Rep. John Curtis, a Utah Republican who had said he was keeping an open mind but later noted he opposed impeachment, feels for McAdams.

“I do empathize with him,” Curtis said. "I do believe two very thoughtful people trying to get to the right answer can come up with different answers on this. … I don’t know where he’s going to go, but I’m not going to judge him.”

There are those who will, though.

“I do kind of view him as a Republican lite,” said Daniel Beckstrand, a self-described progressive who announced last week he would run against McAdams. “And in the state of Utah, I guess coming from that mindset, it does make sense. But what I think that does is it also ignores a big progressive base that we have here in the state.”

Still, there are Democrats in Utah who are at least thankful that McAdams has been weighing the pros and cons or impeachment and looking at the facts, rather than taking sides immediately.

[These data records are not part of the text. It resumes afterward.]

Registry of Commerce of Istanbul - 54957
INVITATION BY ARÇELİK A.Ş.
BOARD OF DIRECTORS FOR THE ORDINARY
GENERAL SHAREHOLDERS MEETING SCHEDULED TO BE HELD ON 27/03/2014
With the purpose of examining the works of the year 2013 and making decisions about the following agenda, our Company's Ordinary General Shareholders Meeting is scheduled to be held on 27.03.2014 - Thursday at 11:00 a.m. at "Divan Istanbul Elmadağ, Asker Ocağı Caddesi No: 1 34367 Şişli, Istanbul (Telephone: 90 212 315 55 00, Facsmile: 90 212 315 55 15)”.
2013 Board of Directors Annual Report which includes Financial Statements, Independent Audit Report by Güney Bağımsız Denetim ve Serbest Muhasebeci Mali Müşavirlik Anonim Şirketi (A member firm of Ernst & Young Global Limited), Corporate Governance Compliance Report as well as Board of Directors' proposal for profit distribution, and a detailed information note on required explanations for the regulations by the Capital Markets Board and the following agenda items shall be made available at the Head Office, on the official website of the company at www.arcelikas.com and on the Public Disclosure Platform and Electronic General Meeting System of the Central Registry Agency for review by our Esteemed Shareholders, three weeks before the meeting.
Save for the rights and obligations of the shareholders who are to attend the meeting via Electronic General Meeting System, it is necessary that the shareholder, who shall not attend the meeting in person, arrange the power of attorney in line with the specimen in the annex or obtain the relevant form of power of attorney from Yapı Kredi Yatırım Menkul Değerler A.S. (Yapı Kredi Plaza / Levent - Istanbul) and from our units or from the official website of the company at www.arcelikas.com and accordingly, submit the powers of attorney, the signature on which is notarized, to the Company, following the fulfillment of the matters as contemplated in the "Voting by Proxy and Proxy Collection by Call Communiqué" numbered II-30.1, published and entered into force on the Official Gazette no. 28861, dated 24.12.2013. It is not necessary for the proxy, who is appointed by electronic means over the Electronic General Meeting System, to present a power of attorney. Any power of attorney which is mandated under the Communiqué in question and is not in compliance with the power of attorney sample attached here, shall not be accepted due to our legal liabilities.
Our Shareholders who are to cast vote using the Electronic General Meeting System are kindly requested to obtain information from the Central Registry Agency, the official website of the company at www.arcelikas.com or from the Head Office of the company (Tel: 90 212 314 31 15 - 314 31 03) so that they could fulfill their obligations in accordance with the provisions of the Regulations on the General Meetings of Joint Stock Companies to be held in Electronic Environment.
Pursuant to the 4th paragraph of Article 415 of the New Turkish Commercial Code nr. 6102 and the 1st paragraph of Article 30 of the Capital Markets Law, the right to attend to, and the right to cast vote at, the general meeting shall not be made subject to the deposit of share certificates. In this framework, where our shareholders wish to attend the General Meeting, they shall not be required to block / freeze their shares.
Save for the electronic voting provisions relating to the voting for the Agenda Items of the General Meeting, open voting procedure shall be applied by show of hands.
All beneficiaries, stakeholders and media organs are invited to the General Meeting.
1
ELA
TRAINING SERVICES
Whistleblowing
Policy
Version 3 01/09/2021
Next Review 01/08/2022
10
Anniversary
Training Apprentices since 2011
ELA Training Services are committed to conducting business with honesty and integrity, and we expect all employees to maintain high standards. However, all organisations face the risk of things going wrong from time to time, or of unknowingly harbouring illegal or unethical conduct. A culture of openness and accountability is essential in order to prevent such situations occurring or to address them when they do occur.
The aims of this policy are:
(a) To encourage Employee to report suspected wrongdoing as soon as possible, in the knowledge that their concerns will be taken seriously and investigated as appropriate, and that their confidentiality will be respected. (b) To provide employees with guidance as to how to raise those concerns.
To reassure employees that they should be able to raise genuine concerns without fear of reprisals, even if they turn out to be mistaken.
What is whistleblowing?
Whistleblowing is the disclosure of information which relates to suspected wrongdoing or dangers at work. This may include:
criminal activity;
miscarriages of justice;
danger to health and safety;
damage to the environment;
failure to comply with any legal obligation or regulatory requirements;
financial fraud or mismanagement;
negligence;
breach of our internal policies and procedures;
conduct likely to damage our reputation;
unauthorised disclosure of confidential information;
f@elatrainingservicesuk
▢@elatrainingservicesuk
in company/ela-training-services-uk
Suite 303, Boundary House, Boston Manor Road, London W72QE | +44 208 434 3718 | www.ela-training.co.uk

“I firmly believe that in McAdams, I have a congressman who is listening to and weighing the information that’s brought to him,” said Shireen Ghorbani, a former Democratic congressional candidate who is now a Salt Lake County councilwoman. “Now, more broadly speaking, I do think that Democrats are very concerned about the lawless and really damaging behavior of this president and what precedent it sets if we do not take the actions that are available to hold him accountable.”

Matthew Burbank, a political science professor at the University of Utah, said McAdams was able to best then-GOP Rep. Mia Love in 2018 by riding a Democratic wave that crossed the country. But 2020 may be different and this impeachment vote will still matter.

“Whomever the Republican challenger is to him, they are obviously going to play up whatever he does here,” Burbank said. “And so I think, you know, again, even after he gets through the vote, this is going to definitely come back to haunt him in terms of the reelection campaign.”

McAdams said that’s not playing into his decision.

He knows either way he goes could aggravate some voters, and he said looking back at decisions he made as mayor of Salt Lake County, such as during a divisive debate on homelessness, that’s just the job.

“I could run different scenarios about different alternatives and what it means, but you can’t predict what it means going forward,” McAdams said. “So I just need to make the decision that I think is in the best interest of this country and not based on how it’ll hurt or help my next election. This decision isn’t about me. It’s about what’s good for our country.”